Ambivalences
Chansons et contes pour enfants et adultes
La fillette de la piscine
Dans la vie, il nous arrive parfois des choses extraordinaires.
D'un seul coup, on prend conscience qu'on vit un moment magique et tout ce qu'on croyait avoir compris dans la vie, bascule en un instant.
Un instant hors du temps.
Pour Laura la fillette de la piscine.
Dans son maillot de bain d’un rose éclatant,
C’était une fillette on lui donnait treize ans,
Son corps dégingandé d’une maigreur extrême,
Semblait prêt à casser, à la fois grand et blême.
Quand elle est arrivée au bord de la piscine,
Avec ses gestes heurtés et ses mains toutes fines
On ne voyait plus qu’elle et son visage à frange
A changé l’atmosphère d’une façon étrange.
On dit handicapés, et on parle d’un manque Manque de normalité et corps de saltimbanque
On ne parle jamais de ce qui les grandit
Ressentir au plus fort tout ce qui fait leur vie.
Elle se faisait petite, se recroquevillait
Attendant que quelqu’un la prenne par la main,
Elle se sentait bien seule et s’effrayait d’un rien
Et tous ses petits cris peu à peu l’apaisaient.
Et quand elle est entrée dans la grande piscine
Que dans ses yeux brillaient l’envie, la peur, l’envie
On a senti enfin cette joie qu’on devine
Aux sourires et aux cris qui lui redonnaient vie
On se croit supérieur car est dans la norme
Mais quand on les côtoie ce sont eux qui nous transforment
On voit que toutes nos normes sont bien artificielles,
Leurs vies sont différentes et pourquoi pas plus belles.
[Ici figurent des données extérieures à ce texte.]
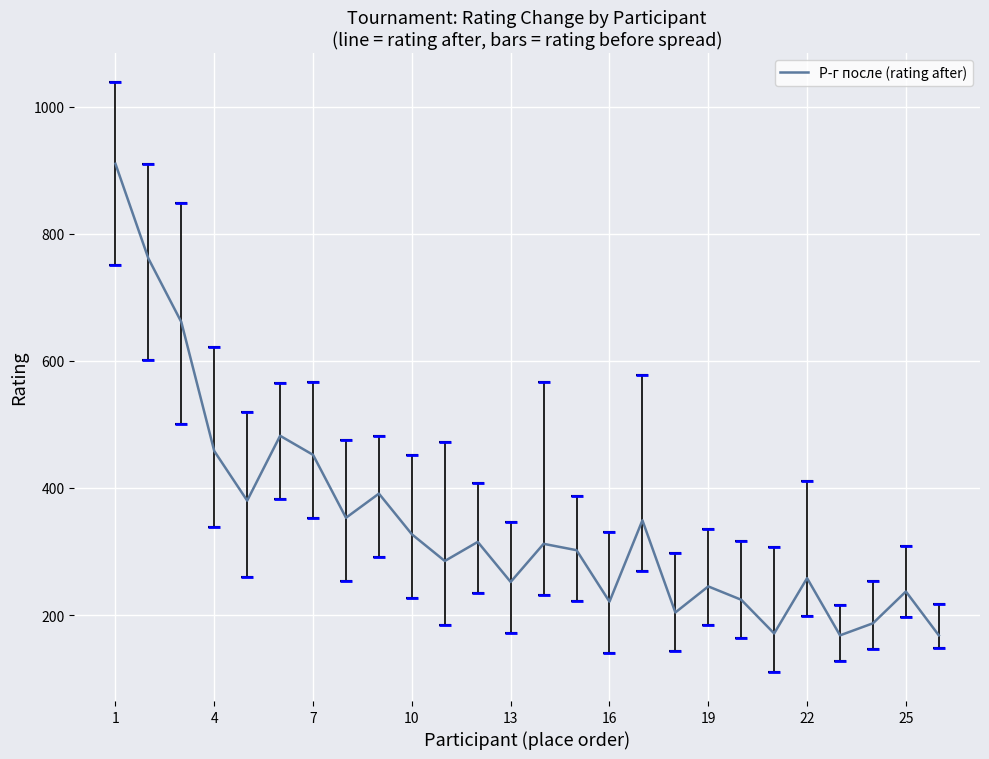

What is the minimum value shown in the chart?

168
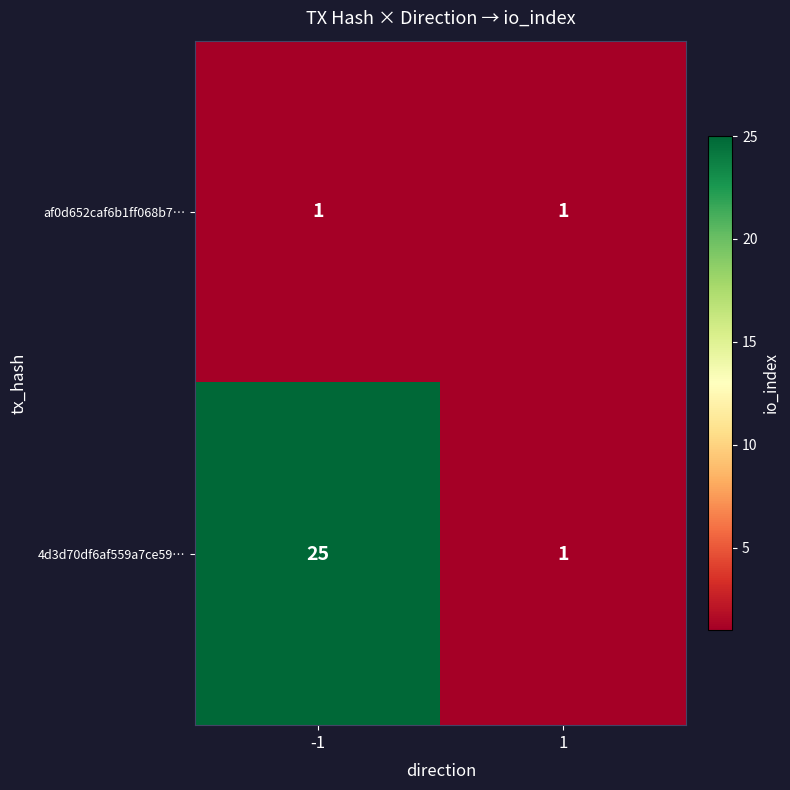

Which label corresponds to the largest value in the chart?

-1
Quand elle s’est emparée du grand rond tout en mousse
On a senti en elle toutes les joies du monde.
Elle était là , dans l’eau, et à chaque seconde
Elle n’avait plus besoin qu’on vienne à sa rescousse.
L’éducatrice au loin lui parlait que par signe
Elle comprenait tout, tout ce qu’on lui disait
Elle ne pouvait répondre à toutes les consignes
Car ses gestes imprécis bloquaient toute sa pensée.
On dit handicapés, et on parle d’un manque Manque de normalité et corps de saltimbanque
On ne parle jamais de ce qui les grandit
Ressentir au plus fort tout ce qui fait leur vie.
Quand elle a réussi à s’asseoir sur le rond
Qu’elle a croisé les jambes tout comme un bouddha
Elle semblait une grenouille qui aurait sauté d’un bond
Sur la feuille bien verte d’un très grand nénuphar.
Elle n’était plus que joie, plus qu’allégresse intime
Elle avait dominé le monde autour d’elle
Cette eau qui faisait peur, cette eau toute nouvelle
Elle l’avait adoptée comme bonheur ultime
On dit handicapés, et on parle d’un manque Manque de normalité et corps de saltimbanque
On ne parle jamais de ce qui les grandit
Ressentir au plus fort tout ce qui fait leur vie.
Toutes ces sensations qu’elle savait ressentir
J’aimerai moi aussi savoir les éprouver
N’être que sentiment de joie et de plaisir
N’être qu’un corps dans l’eau, savoir tout oublier.